02/02/2018 05:00 Comment(s) By Team GIC

SMEs and banks do not always have the best relationship. The UK is leading the way in Europe for ‘start ups’, but many businesses have become afraid of the risks involved in borrowing to help them expand their companies further. The recent call for a tribunal overseeing disagreements between small businesses and banks serves to emphasise how frequently things go wrong between smaller enterprises and their bankers, and how cautious business owners often are because of this tricky dynamic. Let’s look at why banks and SMEs are often at odds…

Mitigating Risk

Banks are dedicated to mitigating their risks. A lack of capital led to the now-infamous credit crunch and caused widespread and catastrophic consequences for both business and domestic customers. UK banks grade their risks in more stringent ways than ever before, making small businesses an often riskier, and therefore undesirable, candidate for lending. They lack the resources of larger companies with a proven track record, and as the standards tighten, there’s been a gradual downturn in the likelihood of banks lending to smaller enterprise. Banks have limited data with which to assess whether they are able to settle their debts, and this impacts SMEs in profound ways, creating significant roadblocks to expansion.
Mutual Misunderstandings

Banks sometimes fail to recognise the very real benefits of SMEs in comparison to larger companies. Their comparative lack of resources makes them far less likely to indulge in tax avoidance and other unethical practices and SME culture often lends itself to helping keep the UK’s economy on track, with owners and managers at the helm who possess all the desirable attributes which have always benefitted commerce and industry, and by extension, the world of finance. However, this misunderstanding is not one-sided and steps are required to help mend relations between the two.

The Future of SME Lending

To stand the best chance of wooing banks, SMEs need to stick to business facts and develop a keen understanding of the loan application process. They must prepare realistic figures, actionable business plans and recognise the risks that their venture may pose. Banks meanwhile must become clearer when defining their criteria. Adding a personal touch would go a long way towards helping to recuperate the image of banks in the eyes of SMEs, and likewise, ensuring watertight applications would help SMEs achieve their goals with banking assistance.

(Extracted material):

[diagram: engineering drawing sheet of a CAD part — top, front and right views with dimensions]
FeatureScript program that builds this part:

==

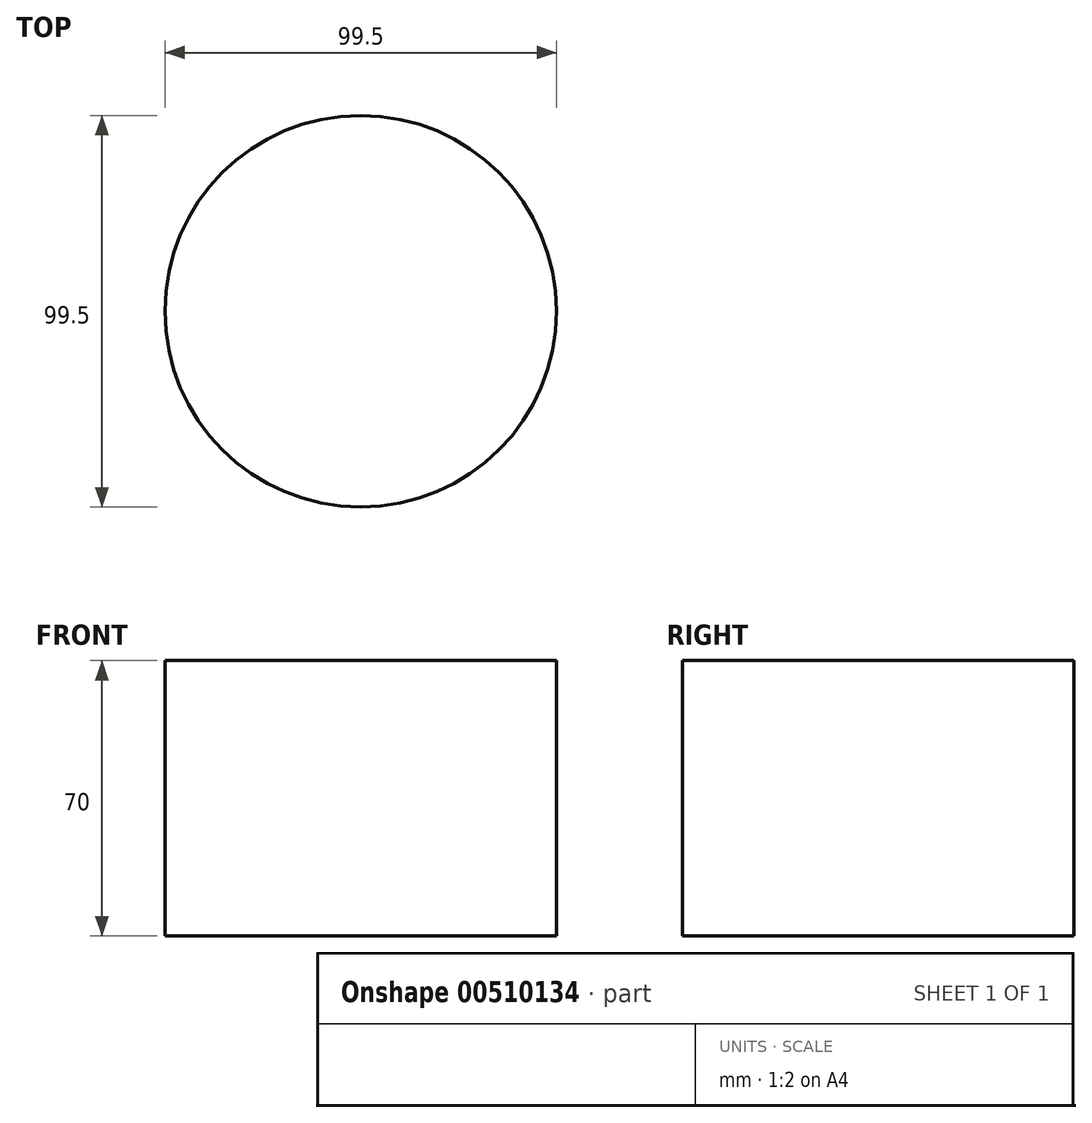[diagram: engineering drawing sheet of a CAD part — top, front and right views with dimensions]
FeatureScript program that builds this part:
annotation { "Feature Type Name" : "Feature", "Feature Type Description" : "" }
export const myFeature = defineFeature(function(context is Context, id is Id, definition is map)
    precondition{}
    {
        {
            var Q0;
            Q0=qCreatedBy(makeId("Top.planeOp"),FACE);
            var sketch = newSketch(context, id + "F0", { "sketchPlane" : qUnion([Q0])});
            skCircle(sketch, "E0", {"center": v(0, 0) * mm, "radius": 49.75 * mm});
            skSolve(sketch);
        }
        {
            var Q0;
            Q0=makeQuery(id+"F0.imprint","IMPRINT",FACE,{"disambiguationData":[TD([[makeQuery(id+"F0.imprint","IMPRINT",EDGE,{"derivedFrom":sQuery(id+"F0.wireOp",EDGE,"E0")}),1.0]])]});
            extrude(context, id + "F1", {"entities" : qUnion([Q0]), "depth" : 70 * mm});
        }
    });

(What you will do):
1) Answer these from the article on SMEs and banks:
(a) For what is the UK said to be leading the way in Europe?
(b) What led to the credit crunch?
(c) What must banks become clearer about?
2) Repeat word for word the part of the article on SMEs and banks that opens with the words containing "To stand the" and closes with "with banking assistance.".
The data plays no part in what is asked here.

(Task-by-task answers):
1)
(a) Start ups
(b) A lack of capital
(c) Defining their criteria

2)
To stand the best chance of wooing banks, SMEs need to stick to business facts and develop a keen understanding of the loan application process. They must prepare realistic figures, actionable business plans and recognise the risks that their venture may pose. Banks meanwhile must become clearer when defining their criteria. Adding a personal touch would go a long way towards helping to recuperate the image of banks in the eyes of SMEs, and likewise, ensuring watertight applications would help SMEs achieve their goals with banking assistance.